The second part of the spending package aims to tackle racial and gender equity, another of Biden’s campaign promises. This part would dedicate money to education and programs dedicated to increasing female participation in the workforce. Additionally, the bill would extend subsidies for low- and middle-income Americans to buy health insurance and the child tax credits introduced by the relief bill.
What are the challenges?
Addressing the challenges of an aging infrastructure system and creating jobs are both bipartisan objectives. How these objectives are achieved, though, is contentious.
Republicans want to be involved in the conversation, but a bill that is agreed upon by those on the right may not go far enough for progressives. The Biden administration has to walk a fine line if it wishes to get support from those on both sides of the aisle.
One of the major issues addresses the cost of the bill and how the federal government plans on paying for it. Treasury Secretary Janet Yellen believes the government can find the funds if they readjust the tax structure.

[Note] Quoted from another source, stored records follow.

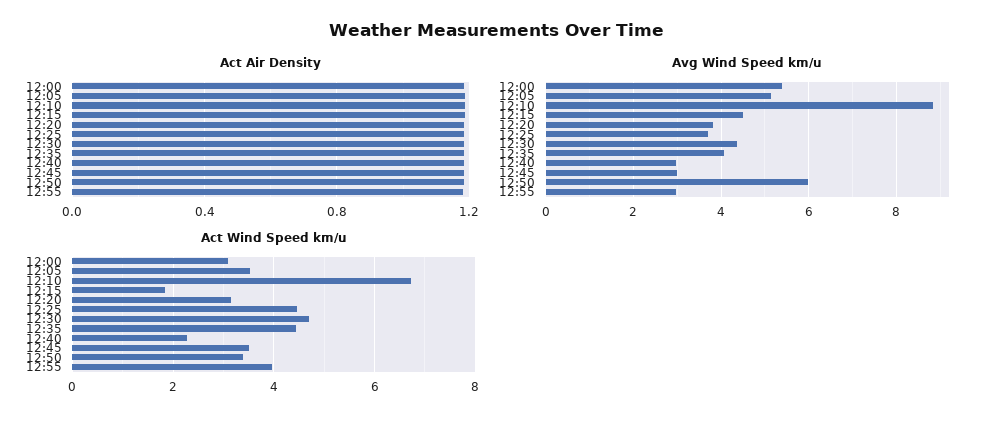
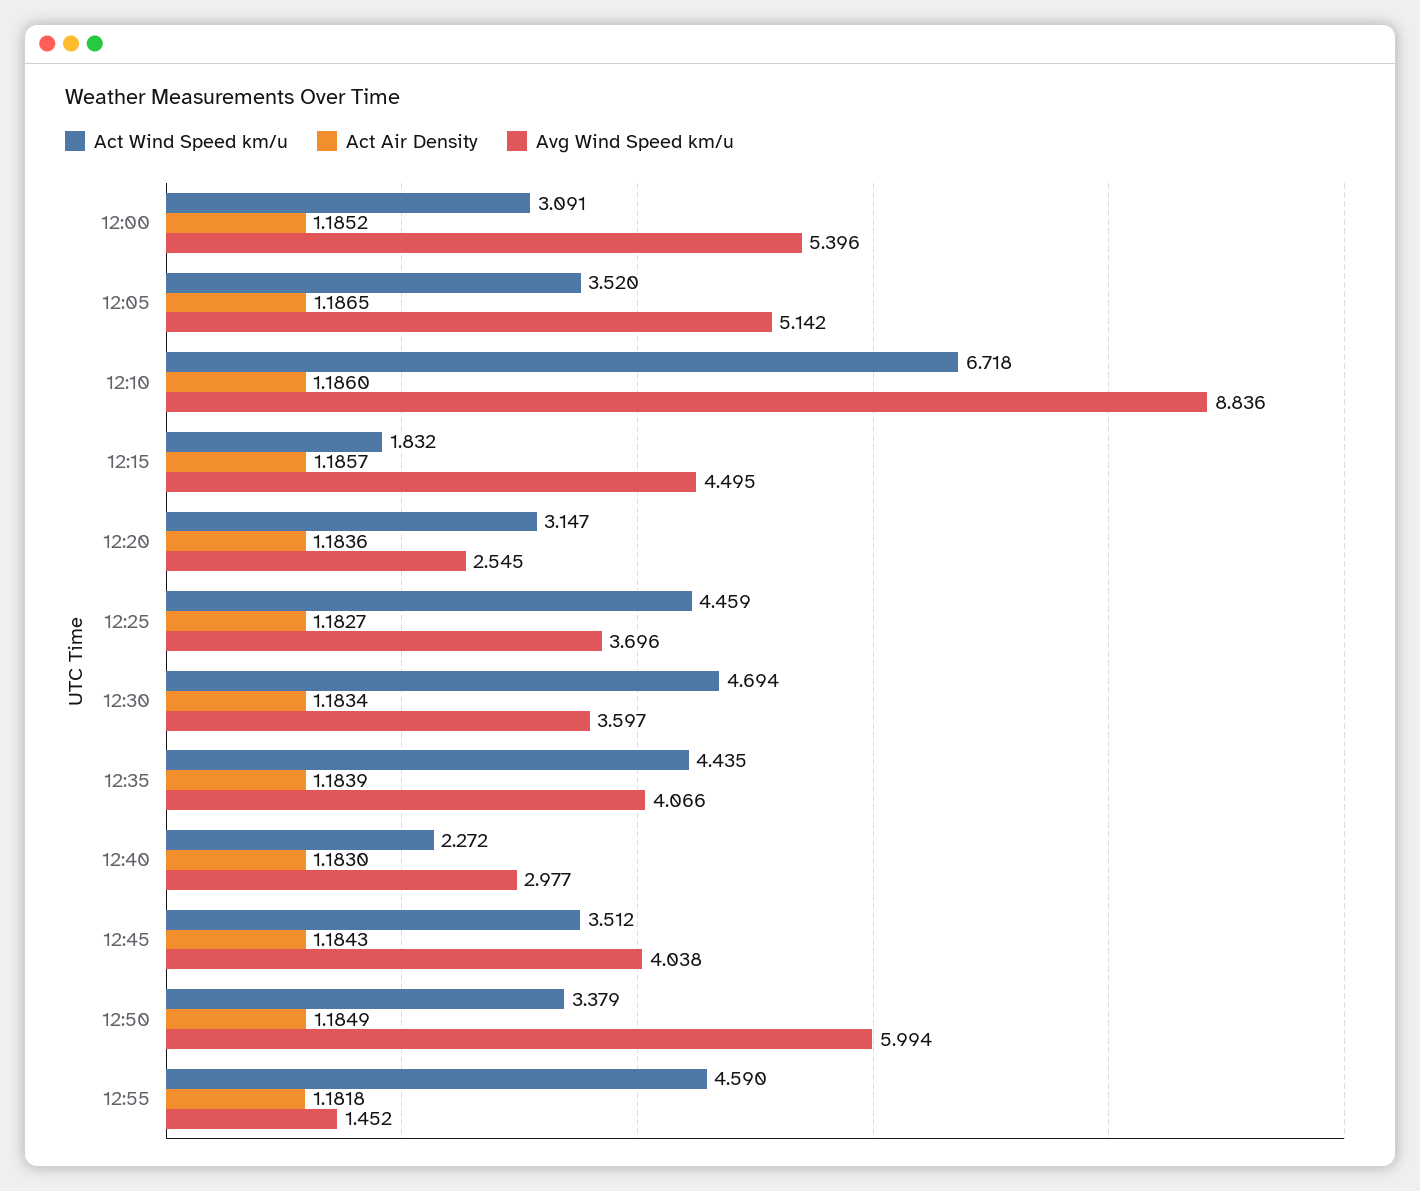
  {
    "Act Air Density": {
      "12:00": 1.1852,
      "12:05": 1.1865,
      "12:10": 1.186,
      "12:15": 1.1857,
      "12:20": 1.1836,
      "12:25": 1.1827,
      "12:30": 1.1834,
      "12:35": 1.1839,
      "12:40": 1.183,
      "12:45": 1.1843,
      "12:50": 1.1849,
      "12:55": 1.1818
    },
    "Avg Wind Speed km/u": {
      "12:00": 5.396,
      "12:05": 5.142,
      "12:10": 8.836,
      "12:15": 4.495,
-     "12:20": 3.8,
+     "12:20": 2.545,
      "12:25": 3.696,
-     "12:30": 4.4,
+     "12:30": 3.597,
      "12:35": 4.066,
      "12:40": 2.977,
-     "12:45": 3,
+     "12:45": 4.038,
      "12:50": 5.994,
-     "12:55": 3
+     "12:55": 1.452
    },
    "Act Wind Speed km/u": {
      "12:00": 3.091,
      "12:05": 3.52,
      "12:10": 6.718,
      "12:15": 1.832,
      "12:20": 3.147,
      "12:25": 4.459,
      "12:30": 4.694,
      "12:35": 4.435,
      "12:40": 2.272,
      "12:45": 3.512,
      "12:50": 3.379,
-     "12:55": 4
+     "12:55": 4.59
    }
  }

“We expect to examine changes to tax policy along with programs that will address some of the long-standing problems that have held down productivity and labor supply in the United States," Yellen said. “We’ll address infrastructure, clot risks from climate change, education, training."
Senator Joe Manchin, a moderate Democrat from West Virginia, says he won’t vote on the bill unless there is some support from across the aisle.

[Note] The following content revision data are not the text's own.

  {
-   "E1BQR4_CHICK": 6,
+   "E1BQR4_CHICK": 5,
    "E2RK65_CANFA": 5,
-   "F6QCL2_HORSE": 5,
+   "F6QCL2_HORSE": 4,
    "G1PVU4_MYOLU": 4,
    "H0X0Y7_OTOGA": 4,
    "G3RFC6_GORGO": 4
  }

“I am not going to get on a bill that cuts them out completely before we start trying,” he told Axios. Manchin also stated that the plan needed to be paid for by tax increases.
A change in the tax code does not sit well with Republicans.
At a press conference earlier in March, Senate Minority leader Mitch McConnell expressed his disapproval.
“I think the Trojan horse will be called infrastructure. But inside the Trojan horse will be all the tax increases that Sen. [Rick] Scott and others have been talking about.”
Despite this, Democrats still hold a majority, however slim, in both chambers of Congress and can pass the bill without bipartisan support.
Pete Buttigieg, Biden’s Secretary of Transportation, is looking at the challenges that infrastructure gives optimistically.
“Not every generation gets to literally build anew and shape its own future,” he tweeted on Monday. “But the generations living today in America have that chance. This is a season for thinking big about infrastructure.”